Data provided:
◇ ◇ ◇ ◇

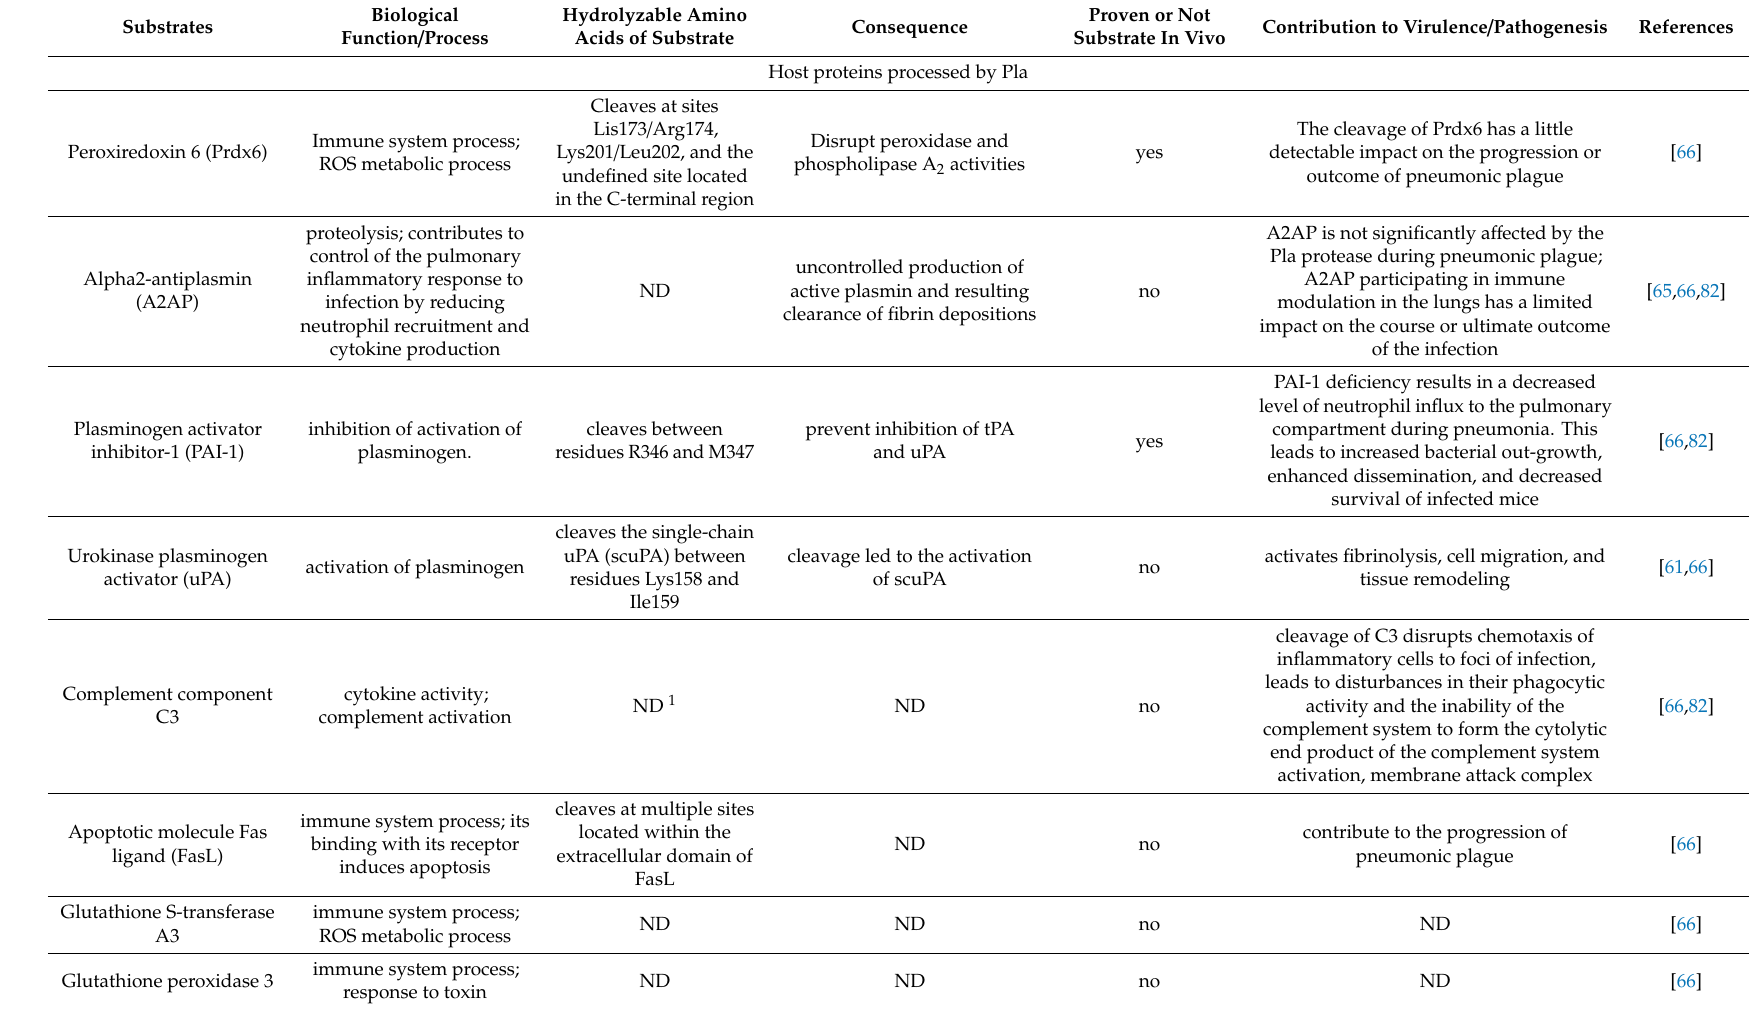
Table 1. Pla interactions with di ff erent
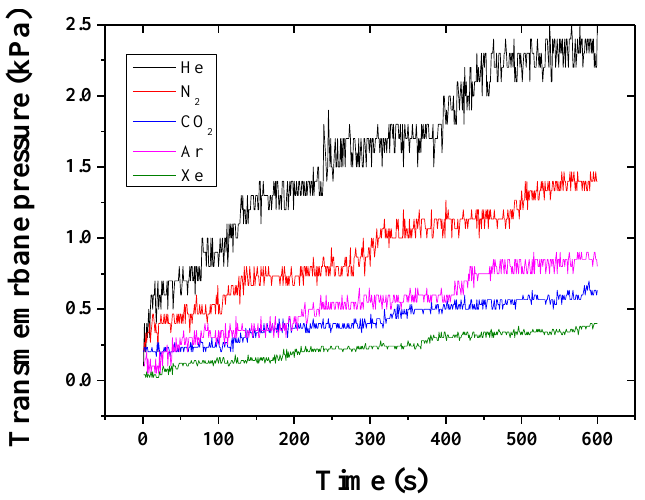
Figure A2. Representative permeation for short times across ZiF-8@BP membranes for the series of gases tested (He, N2, CO 2 , Ar, and Xe).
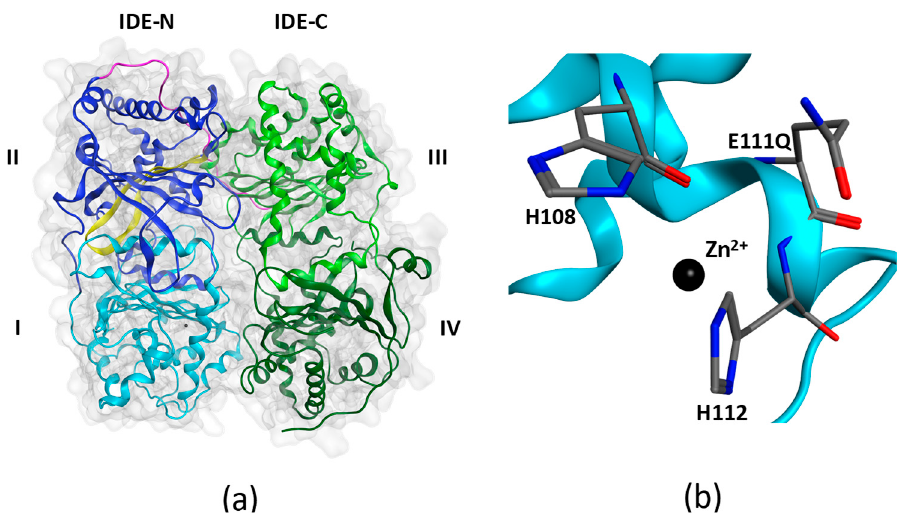
Figure 1. X-ray structure of insulin-degrading enzyme in its closed conformational state (PDB: 4PES). ( a ) IDE is composed of an N-terminal half (IDE-N) containing domains I and II, and a C-terminal half (IDE-C) containing domains III and IV. The two halves are joined by an unstructured linker (magenta). Domain I contains the HXXEH zinc-binding and catalytic motif. Domain II contains the exosite (yellow) in an anti-parallel β -sheet conformation. ( b ) The HXXEH motif includes H108 and H112 that coordinate Zn 2+ and the catalytically important glutamate (E111) residue. When E111 is mutated to a glutamine as in 4PES, the enzyme becomes inactive.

◇ ◇ ◇ ◇

Aim of the exercise: The expected output is an exact copy of the lines from the top of the data above through the line containing "Figure A2. Representative", both included, with every picture omitted.

Your response:
Table 1. Pla interactions with di ff erent
Figure A2. Representative permeation for short times across ZiF-8@BP membranes for the series of gases tested (He, N2, CO 2 , Ar, and Xe).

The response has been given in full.